In this paper, we presented a new minimally invasive biopsy method using μ-grippers deployed and retrieved by the MASCE. We verified the feasibility of the proposed biopsy method in ex vivo experiments where we safely delivered thermo-sensitive, self-folding μ-grippers to a targeted area via the MASCE. We also showed that it is possible to utilize wet-adhesive forces to retrieve the distributed μ-grippers and the tissue samples collected by them. Although additional developments are required for the biopsy-MASCE to be used in clinical applications, this study shows that combining the advanced navigation skills of untethered magnetic capsule endoscopes with highly parallel, autonomous tissue sampling feature of self-folding μ-grippers promises a new strategy for gastrointestinal capsule biopsy.

Biographies

Sehyuk Yim (S’09) received the B.Eng. degree in mechanical engineering, the B.Eng. degree in electronic engineering, in 2007, and the M.S. degree in mechanical engineering in 2009, all from Sogang University, Seoul, Korea, and Ph.D. degree in mechanical engineering from Carnegie Mellon University, Pittsburgh, PA, USA, in 2012.

He is a postdoctoral research fellow in the Department of Mechanical Engineering, Carnegie Mellon University, since 2013. His current research interests include the design, modeling, and control of bioinspired robots, soft material robots for medical applications, modular robots, and programmable matter.

Evin Gultepe received the undergraduate degree and M.S. degrees with a thesis on statistical analysis of genetic information coding from Bogazici University, Istanbul, Turkey, and the Ph.D. from Department of Physics, Northeastern University, Boston, MA, USA, with a dissertation on applications of nanoplatforms in nanomanufacturing and nanomedicine.

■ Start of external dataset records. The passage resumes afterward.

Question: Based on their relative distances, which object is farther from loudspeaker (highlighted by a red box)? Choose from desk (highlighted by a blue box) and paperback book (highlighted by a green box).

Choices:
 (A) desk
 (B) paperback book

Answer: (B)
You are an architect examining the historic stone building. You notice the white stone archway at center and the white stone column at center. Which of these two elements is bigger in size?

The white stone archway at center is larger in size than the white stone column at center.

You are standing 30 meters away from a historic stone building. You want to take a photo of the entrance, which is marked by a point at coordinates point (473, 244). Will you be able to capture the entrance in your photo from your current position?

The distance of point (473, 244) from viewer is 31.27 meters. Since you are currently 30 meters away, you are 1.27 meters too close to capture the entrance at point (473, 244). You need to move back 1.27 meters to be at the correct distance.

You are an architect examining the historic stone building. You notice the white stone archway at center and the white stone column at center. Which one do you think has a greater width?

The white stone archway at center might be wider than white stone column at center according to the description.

She is a Postdoctoral Fellow at Johns Hopkins University, Baltimore, MD, USA, developing micro-surgical tools for minimally invasive medical procedures. She has coauthored 20 publications.

David H. Gracias (M’05) received the undergraduate degree from the Indian Institute of Technology, Kharagpur, India, and the Ph.D. from University of California, Berkeley, Berkeley, CA, USA, in 1999.

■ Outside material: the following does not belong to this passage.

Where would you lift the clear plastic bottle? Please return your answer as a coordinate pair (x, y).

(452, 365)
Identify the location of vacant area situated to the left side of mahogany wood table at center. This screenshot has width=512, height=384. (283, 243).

He is currently a Professor and Russell Croft Faculty Scholar in the Department of Chemical and Biomolecular Engineering, Johns Hopkins University (JHU), Baltimore, MD, USA. He did postdoctoral research at Harvard University and was a Senior Engineer at Intel Corporation prior to starting his independent career at JHU. His research interests include micro and nanotechnology and self-assembly. He has coauthored 92 journal publications, holds 22 patents.

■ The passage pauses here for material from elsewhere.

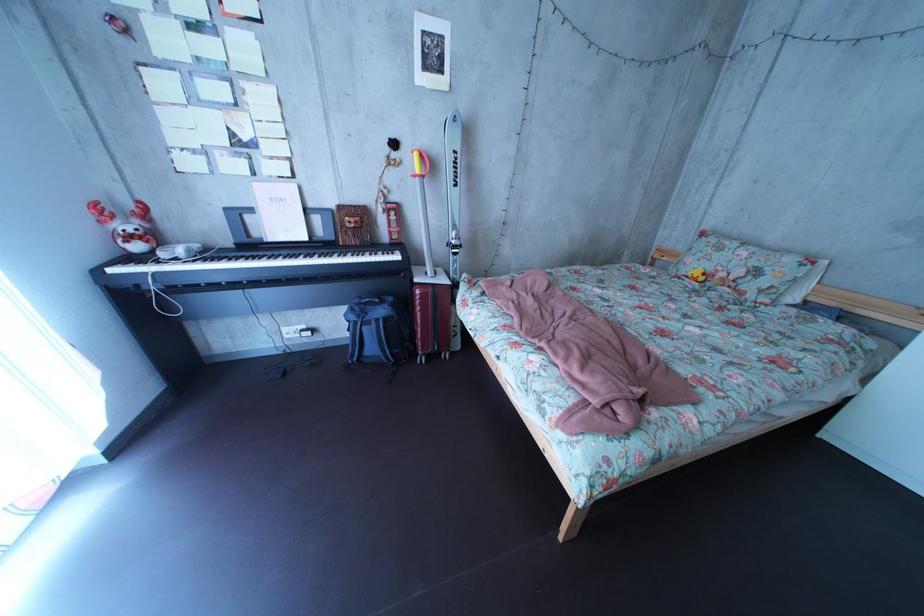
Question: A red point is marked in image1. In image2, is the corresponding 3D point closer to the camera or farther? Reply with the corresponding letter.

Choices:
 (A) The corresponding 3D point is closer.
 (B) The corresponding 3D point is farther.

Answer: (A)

Dr. Gracias received a number of awards including the NIH Director’s New Innovator Award, NSF Career Award, Beckman Young Investigator Award, Camille Dreyfus Teaching Scholar Award, SPIE Nanoengineering Pioneer Award, and DuPont Young Professor Award.

Metin Sitti (S’94–M’00–SM’08) received the B.Sc. and M.Sc. degrees in electrical and electronics engineering from Bogazici University, Istanbul, Turkey, in 1992 and 1994, respectively, and the Ph.D. degree in electrical engineering from the University of Tokyo, Tokyo, Japan, in 1999.

He was a Research Scientist with the University of California at Berkeley during 1999–2002. He is currently a Professor with the Department of Mechanical Engineering and Robotics Institute, Carnegie Mellon University, Pittsburgh, PA, USA. He is the Director of the NanoRobotics Lab and Center for Bio-Robotics. His research interests include micro/nano-robotics, bioinspired, and biohybrid miniature mobile robots, bioinspired micro/nano-materials, and micro/nano-manipulation.

Dr. Sitti received the SPIE Nanoengineering Pioneer Award in 2011, National Science Foundation CAREER Award in 2005, and IBM Smarter Planet Award in 2012. He received the Best Paper Award in the IEEE/RSJ International Conference on Intelligent Robots and Systems in 2009 and 1998, the Best Biomimetics Paper Award at the IEEE Robotics and Biomimetics Conference in 2004, and the Best Video Award at the IEEE Robotics and Automation Conference in 2002. He was appointed as the Adamson Career Faculty Fellow during 2007–2010. He was the Vice President for Technical Activities at the IEEE Nanotechnology Council during 2008–2010. He was elected as the Distinguished Lecturer of the IEEE Robotics and Automation Society for 2006–2008. He is the current active Editor-In-Chief of Journal of Micro-Bio Robotics.